For both cocktails, he was inspired by a beet salad he once had with beets, oranges, and raisins. This led to him building a foundation of a nice raisiny Cognac and the locally made Tattersall Orange Crema (similar to a curacao). For cocktail number one he merely added some orange bitters for structure along with a flamed orange peel. Cocktail number two went in a Sidecar direction by bringing in lemon juice and 11 Wells Allspice Liqueur to brighten the overall beet flavor.
Amazingly enough, I enjoyed both drinks though the “Sidecar” won me over with the Allspice. The warmth of the liqueur evoked the caramelization of a well roasted beet and the lemon juice cut through the dreaded earthiness without hiding it. Cocktail number one was beautiful in its simplicity but was a bit too heavy for my tastes. In both cases I believe the delicate young stalks conveyed much of the distinctive beet flavor without the bitterness that comes with age. Wait, am I still talking about vegetables or did I veer into self-analysis? Beets me.
Cocktail #1 – Bonnes Beets
3/4 oz Beet Vodka
1 oz Orange Crema (or Orange liqueur)
2 oz Cognac
2 dashes orange bitters
Stir and serve over ice. Garnish with an orange peel, ideally flamed
Cocktail #2 – (All Things) Bright and Beetiful
3/4 oz Beet Vodka
1 oz Tattersall Orange Crema (or Orange liqueur)
2 oz Cognac
1 oz Lemon Juice
1/2 oz 11 Wells Allspice Liqueur (or Allspice Dram)
Chris and I got our first CSA box last Thursday, a small bonus box as a thank you for signing up for all three seasons of the Featherstone Farm CSA. Signing up for three seasons means we are heading into nearly eight months of fresh produce! We chose Featherstone because they came highly recommended by friends and they have a drop off site just around the block from our new home. It’s hard to imagine an easier way to stock our home with fresh and local produce!

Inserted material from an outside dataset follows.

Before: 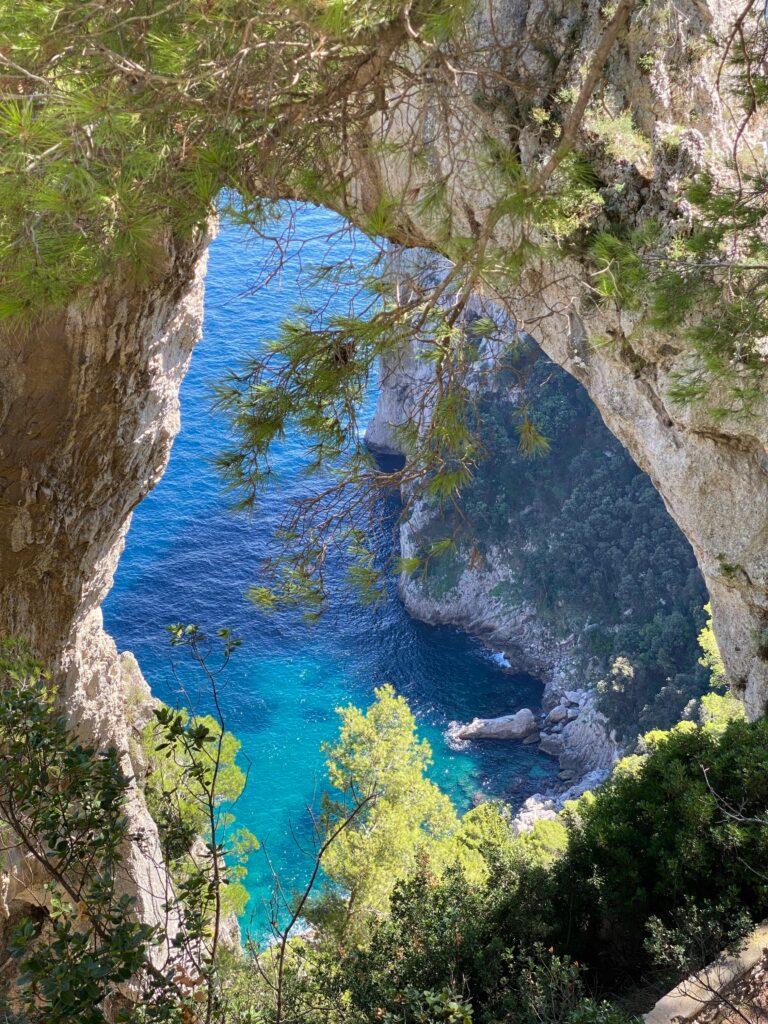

While the majority of our CSA share is destined to be eaten, the rhubarb we received in Bonus Box #1 ended up being made into a syrup for cocktails and sodas. I started thinking about unexpected cocktail ingredients – like the time I was at Parlour and had a drink made with butternut squash shrub. Are there more tasty ways to drink veggies in cocktail form? Can we destroy all the nutritional goodness of greens by adding them to alcohol? Can we use at least one thing from every CSA box we receive to make a delicious cocktail?
First Round – Rhubarb
Rhubarb is almost cheating because it’s a vegetable the world treats as fruit. Raw, it’s basically inedible. When you cook it with plenty of sugar it ends up bitter yet sweet with a bit of earthy funk that is the perfect counterpart to other early summer fruit, like strawberries.
To make the syrup, I simply simmered chopped rhubarb with water and sugar for about 25 minutes, then strained out the rhubarb. (Recipe) The syrup retained all of the good funk of the rhubarb while cutting much of the stalk’s bitterness.
Chris started with the mild sugar cane funk of cachaça to accentuate the vegetal flavors in the rhubarb. Next up was some lemon juice to give the cocktail more body and then finished with homemade grenadine, hoping to bring some smoky notes to the overall taste.
The final product was smooth on the front of the palate with a hint of dry bitterness at the back of my tongue. The grenadine and lemon juice made it almost taste like a rhubarb lemonade, with the funkiness keeping it from being cloying or childish. The drink had a beautiful pink hue from both the rhubarb and the grenadine and reminded me of the recently blossomed crabapple tree in our new backyard or a Northern Minnesota sunset.